Liouville's Theorem & Flows in Phase Space for Particle in a Box

Question

A Hamiltonian system of $100$ interacting oxygen atoms, each of mass $16$ $m_p$, is confined within a cubical box of sides $1 m$. The average initial speed of each particle is $300 ms^{-1}$. Estimate the timescale for the system to return close to its initial state so that each particle is within $0.1 cm$ of its initial location and with a momentum vector $\mathbf{p}$ satisfying $|\mathbf{p} − \mathbf{p}_{initial}| < 7.8 × 10^{-26} kg m s^{-1}$.

Liouville's theorem in classical mechanics states that for a Hamiltonian system, the volume of a phase space element $\Delta V = \Delta q_1\Delta q_2\Delta q_3...\Delta q_n\Delta p_1\Delta p_2\Delta p_3...\Delta p_n$ is conserved in time. In our problem, $q_i$ is for the position of the $i^{th}$ particle, and $p_i$ is its momentum.

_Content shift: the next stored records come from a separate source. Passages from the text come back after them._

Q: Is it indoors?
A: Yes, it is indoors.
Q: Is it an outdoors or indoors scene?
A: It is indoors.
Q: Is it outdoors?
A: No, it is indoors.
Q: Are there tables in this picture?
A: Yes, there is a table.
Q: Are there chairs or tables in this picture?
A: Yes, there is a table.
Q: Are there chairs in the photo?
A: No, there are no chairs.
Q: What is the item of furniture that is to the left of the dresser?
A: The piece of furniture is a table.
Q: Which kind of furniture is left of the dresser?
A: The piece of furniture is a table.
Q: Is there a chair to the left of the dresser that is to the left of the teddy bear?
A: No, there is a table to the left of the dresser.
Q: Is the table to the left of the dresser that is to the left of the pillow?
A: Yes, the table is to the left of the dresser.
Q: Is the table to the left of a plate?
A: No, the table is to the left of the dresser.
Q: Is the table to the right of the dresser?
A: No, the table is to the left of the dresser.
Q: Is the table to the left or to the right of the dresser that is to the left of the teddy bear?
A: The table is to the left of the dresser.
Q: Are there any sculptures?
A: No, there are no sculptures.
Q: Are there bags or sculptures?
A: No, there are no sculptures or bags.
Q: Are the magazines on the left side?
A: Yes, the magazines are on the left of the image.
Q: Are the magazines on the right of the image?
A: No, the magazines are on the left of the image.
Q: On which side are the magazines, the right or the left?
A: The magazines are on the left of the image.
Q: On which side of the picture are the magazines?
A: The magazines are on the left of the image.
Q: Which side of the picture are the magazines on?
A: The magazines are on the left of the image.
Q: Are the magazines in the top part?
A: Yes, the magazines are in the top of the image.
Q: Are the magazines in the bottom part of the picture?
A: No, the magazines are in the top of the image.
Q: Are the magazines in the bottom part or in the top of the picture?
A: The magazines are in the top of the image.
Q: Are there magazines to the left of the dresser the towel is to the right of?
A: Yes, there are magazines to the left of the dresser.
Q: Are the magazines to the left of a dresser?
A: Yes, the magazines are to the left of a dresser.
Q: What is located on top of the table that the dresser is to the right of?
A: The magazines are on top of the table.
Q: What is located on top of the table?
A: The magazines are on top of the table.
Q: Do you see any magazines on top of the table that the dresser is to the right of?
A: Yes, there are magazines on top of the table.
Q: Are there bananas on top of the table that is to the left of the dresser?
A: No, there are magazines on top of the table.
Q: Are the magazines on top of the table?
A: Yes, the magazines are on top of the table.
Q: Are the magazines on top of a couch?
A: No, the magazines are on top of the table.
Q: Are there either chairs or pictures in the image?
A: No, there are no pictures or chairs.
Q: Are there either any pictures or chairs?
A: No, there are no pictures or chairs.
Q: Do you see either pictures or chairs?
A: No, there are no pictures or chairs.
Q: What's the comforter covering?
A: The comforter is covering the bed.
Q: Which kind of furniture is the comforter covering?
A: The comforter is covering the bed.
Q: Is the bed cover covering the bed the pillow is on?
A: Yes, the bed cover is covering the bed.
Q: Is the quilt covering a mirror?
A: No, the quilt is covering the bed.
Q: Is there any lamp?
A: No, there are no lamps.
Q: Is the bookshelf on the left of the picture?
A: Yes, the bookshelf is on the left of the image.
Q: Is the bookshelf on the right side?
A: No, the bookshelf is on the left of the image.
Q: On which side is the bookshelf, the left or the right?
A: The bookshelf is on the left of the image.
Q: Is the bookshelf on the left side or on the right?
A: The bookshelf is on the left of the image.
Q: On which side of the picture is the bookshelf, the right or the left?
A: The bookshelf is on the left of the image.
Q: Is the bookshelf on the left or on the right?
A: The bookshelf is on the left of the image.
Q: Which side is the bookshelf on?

Focus on just $1$ atom in the box instead all $100$ atoms. The total volume of phase space that this particle could occupy is given by $\Delta V_{total} = \Delta q \Delta p$, and we know $\Delta q = 1m^3$ and (as a rough guess) that the spread of possible momenta will be about $2$ orders of magnitude around its starting momentum: $\Delta p = 100p_{initial} = 3\cdot10^4m_p\ kgms^{-1}$.

We are tasked with working out the time it takes for the particle to return to the phase space volume of $\Delta V_{initial} = (0.1 \cdot 10^{-2}) \cdot (7.8 \cdot 10^{-26})$. I have a good feeling that the ratio of volumes $\Delta V_{initial} / \Delta V_{total}$ gives how likely the particle is to occupy that volume of phase space at some point in the future, but I'm having a lot of trouble coming up with some way to extract a "time taken" out of it.

Even for the case of a single particle in a $2D$ box, I don't have many ideas (any answers may wish to refer to a 2D or 1D case to distill my question down a lot). Any explanation of where to go from here would be much appreciated.

Answer 1

A very rough estimate - consider a single $d$-Dimensional particle with Hamiltonian $$H = \sum_i \frac{p_i^2}{2m}+V(x) $$ where $V(x)$ defines the walls. The box has linear dimension $L$ and the particle initially has momentum of magnitude $p$. The available phase space is a cube of volume $L^d$ producted with (by energy conservation) a sphere of volume $p^{d-1} \delta p$ where we thicken the sphere for convenience and drop a dimensionless constant (that may be rather large).

By Lioville's theorem a blob of phase space of dimensions $\Delta x^d \Delta p^d$ retains its volume. There are $$ N_{\rm cells} \sim \left(\frac{L}{\Delta x}\right)^d \left(\frac{p}{\Delta p}\right)^{d-1} \frac{\delta p}{\Delta p} $$ total cells of this size within the available phase space and the particle travels through one cells roughly every $$ \Delta t = \frac{m\Delta x}{p} . $$ The recurrence time is then crudely given by $$ T_{\rm Rec} = N_{\rm cells}\Delta t \sim \left( \frac{Lp}{\Delta x\Delta p} \right)^{d-1} \frac{Lm}{p} \frac{\delta p}{\Delta p} $$ the first factor is exponentially large in the dimension $d$ and thus the recurrence time will be very large. The second factor is roughly the system crossing time. The third factor includes the undefined quantity $\delta p$ which we used to blur the size of the constant energy sphere. A more careful treatment would I suppose restrict to the $2d-1$-dimensional surface properly but I suspect one can set $\Delta p \sim \delta p$ and then drop this as an $\cal{O}(1)$ quantity.